The Dutch security dilemma and the role of the Police, the Military Police and the Military
The Netherlands is struggling with organised crime, security issues and police shortages. With the military police and the military now becoming increasingly involved, it’s time for some questions.
The Dutch police and police unions frequently report problematic staff and budget shortages that could result in difficulties combatting crime and ensuring safety. One recent development is that the Dutch army is now helping to guard courthouses during criminal trials. Another development in domestic policing is the growing importance of the Royal Netherlands Marechaussee (RNM): the Dutch military police. Although a legal framework that allows for such military (police) involvement is not new, the question remains what such ‘blurring’ of internal and external security entails for the actual execution of police tasks. In this blog I critically reflect on this issue and engage in a dialogue with a fellow blogger.
The Police (and policing styles)
There are two major police forces in the Netherlands: the civil National Police (NP; approx. 51,000 officers) and the more specialised and ‘back up’ force: the military RNM (approx. 7,700 officers). Policing in the Netherlands is based on the philosophy of Community Oriented Policing (COP, originating from the Peel’s principles of policing) with an emphasis on prevention, trust, and strong ties to neighbourhoods and communities. Therefore, each year the NP publishes a Year Report about all activities and policies. The RNM, embedded within the Ministry of Defence, does not publish such a report or have strong ties to civilian communities. The organisation and its leadership are centralised. Its training and culture also differ from the NP; they resemble a military(-style) organisation. A question to be answered from this perspective is whether the RNM fits in the COP style, or is instead more in line with the Military Bureaucratic Model (MBM) of Policing, which is less favoured in modern liberal democracies because of its historic roots in colonialism and dictatorships, and a focus on repression and state control. Due to operational disfunction and incompatibility with COP, Belgium dissolved its military police force the Rijkswacht in 2001.
The Military Police (and its importance)
Contrary to the Belgian Rijkswacht, the RNM is far from being dissolved. It is actually growing in funds, staff, and importance. For years the Dutch have struggled with the (threat of) serious organised crime, its effect on civil society, and the impact this has on (actors in) the criminal justice system. In this context, the RNM appears to be on ‘speed dial’. Already in 2016, a new squadron was established for the high-risk protection of government infrastructure, followed by another squadron in 2022 to protect politicians and judges. During the COVID-19 pandemic, the RNM intensified border control operations and was called on to assist in riot control. The RNM’s role as strategic back-up for the NP is as relevant as ever. This means that regular Dutch civilians notice and are possibly confronted with the RNM more often. What are the implications of this?
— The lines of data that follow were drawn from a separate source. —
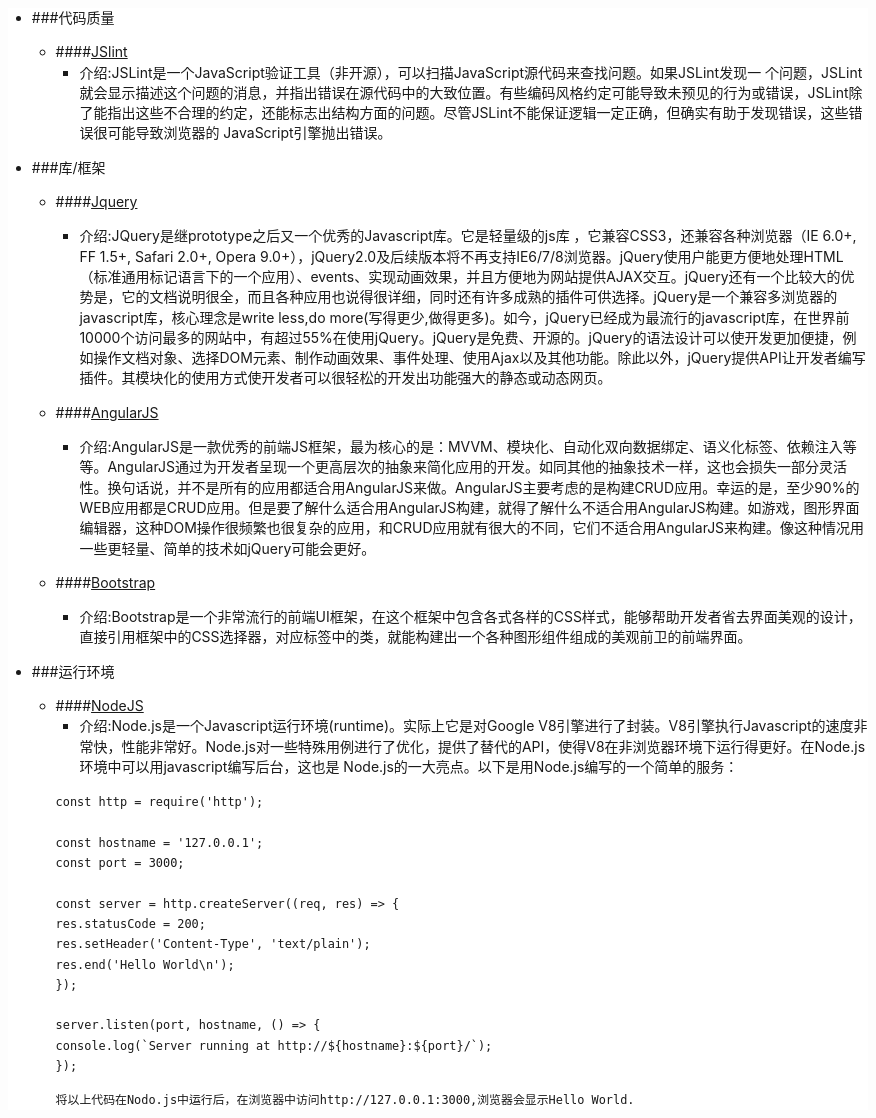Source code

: * ###代码质量
	+ ####[JSlint](http://www.jslint.com/)
		+ 介绍:JSLint是一个JavaScript验证工具（非开源），可以扫描JavaScript源代码来查找问题。如果JSLint发现一 个问题，JSLint就会显示描述这个问题的消息，并指出错误在源代码中的大致位置。有些编码风格约定可能导致未预见的行为或错误，JSLint除了能指出这些不合理的约定，还能标志出结构方面的问题。尽管JSLint不能保证逻辑一定正确，但确实有助于发现错误，这些错误很可能导致浏览器的 JavaScript引擎抛出错误。

* ###库/框架
	+ ####[Jquery](http://jquery.com/)
		+ 介绍:JQuery是继prototype之后又一个优秀的Javascript库。它是轻量级的js库 ，它兼容CSS3，还兼容各种浏览器（IE 6.0+, FF 1.5+, Safari 2.0+, Opera 9.0+），jQuery2.0及后续版本将不再支持IE6/7/8浏览器。jQuery使用户能更方便地处理HTML（标准通用标记语言下的一个应用）、events、实现动画效果，并且方便地为网站提供AJAX交互。jQuery还有一个比较大的优势是，它的文档说明很全，而且各种应用也说得很详细，同时还有许多成熟的插件可供选择。jQuery是一个兼容多浏览器的javascript库，核心理念是write less,do more(写得更少,做得更多)。如今，jQuery已经成为最流行的javascript库，在世界前10000个访问最多的网站中，有超过55%在使用jQuery。jQuery是免费、开源的。jQuery的语法设计可以使开发更加便捷，例如操作文档对象、选择DOM元素、制作动画效果、事件处理、使用Ajax以及其他功能。除此以外，jQuery提供API让开发者编写插件。其模块化的使用方式使开发者可以很轻松的开发出功能强大的静态或动态网页。

	+ ####[AngularJS](https://angularjs.org/)
		+ 介绍:AngularJS是一款优秀的前端JS框架，最为核心的是：MVVM、模块化、自动化双向数据绑定、语义化标签、依赖注入等等。AngularJS通过为开发者呈现一个更高层次的抽象来简化应用的开发。如同其他的抽象技术一样，这也会损失一部分灵活性。换句话说，并不是所有的应用都适合用AngularJS来做。AngularJS主要考虑的是构建CRUD应用。幸运的是，至少90%的WEB应用都是CRUD应用。但是要了解什么适合用AngularJS构建，就得了解什么不适合用AngularJS构建。如游戏，图形界面编辑器，这种DOM操作很频繁也很复杂的应用，和CRUD应用就有很大的不同，它们不适合用AngularJS来构建。像这种情况用一些更轻量、简单的技术如jQuery可能会更好。


	+ ####[Bootstrap](http://www.bootcss.com/) 
		+ 介绍:Bootstrap是一个非常流行的前端UI框架，在这个框架中包含各式各样的CSS样式，能够帮助开发者省去界面美观的设计，直接引用框架中的CSS选择器，对应标签中的类，就能构建出一个各种图形组件组成的美观前卫的前端界面。

* ###运行环境
	+ ####[NodeJS](https://nodejs.org/en/)
		+ 介绍:Node.js是一个Javascript运行环境(runtime)。实际上它是对Google V8引擎进行了封装。V8引擎执行Javascript的速度非常快，性能非常好。Node.js对一些特殊用例进行了优化，提供了替代的API，使得V8在非浏览器环境下运行得更好。在Node.js环境中可以用javascript编写后台，这也是
		Node.js的一大亮点。以下是用Node.js编写的一个简单的服务：
		```
		const http = require('http');

		const hostname = '127.0.0.1';
		const port = 3000;

		const server = http.createServer((req, res) => {
		res.statusCode = 200;
		res.setHeader('Content-Type', 'text/plain');
		res.end('Hello World\n');
		});

		server.listen(port, hostname, () => {
		console.log(`Server running at http://${hostname}:${port}/`);
		});
		```
		  将以上代码在Nodo.js中运行后，在浏览器中访问http://127.0.0.1:3000,浏览器会显示Hello World.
Unfortunately, no Dutch studies have yet elaborated on the effects of this increased RNM presence. The literature, however, suggests that increased ‘militarisation’ (expressed in equipment, tactics, organisational culture, and structure) relates to a policing style that is less community-oriented. In itself this does not pose a problem per se: a more ‘robust’ police force might be the logical ‘go-to’ in countering serious threats. In that respect, a different approach to communities might exactly be what is needed now. That said, it must be noted that the RNM also performs policing duties in less high-risk settings, where less ‘robustness’ is needed. The issue that makes this increased RNM presence a problem is that we simply do not know what it means to have a military police force that is increasingly (also) policing (in) our streets. What does this mean for the use of force or concerning the relationship between the public and the (military) police?
The Military (and its domestic role)
The current security dilemma requires a policing solution, whether this solution is evidence-based or perhaps more pragmatic. Currently, the solution seems to be more military involvement in domestic policing, similar to past decades: army assistance to police units and a growing role for the RNM. This ‘green’ assistance was discussed in a special issue of the journal ‘Justitiële Verkenningen’ and more recently by a fellow blogger. The advantages are clear in some cases, for example when specific military qualities are needed to support police work. On the other hand, similar to the lack of knowledge about policing by the RNM, the (dis)advantages of using military personnel in substantive policing roles are unclear, although this is already happening and they can use real police powers such as the use of force. Questions to consider are how do military officers perform these policing tasks? How are they trained? Will this be effective and proportional?
Despite the Belgian dissolution of the Rijkswacht and what we know from existing literature, these major ‘blind spots’ in Dutch public debate and police research have not been addressed yet. A transparent annual report on military (police) involvement in domestic policing, such as the one published by the NP, would offer a stepping stone to researchers and politicians to engage with that ‘blind spot’ on a basic level. However, further research and more fundamental debate is needed. Until that time, it would be wise to refrain from committing (organised) crime, to follow (military) police orders, and to hope for a successful pragmatic approach to the Dutch security dilemma.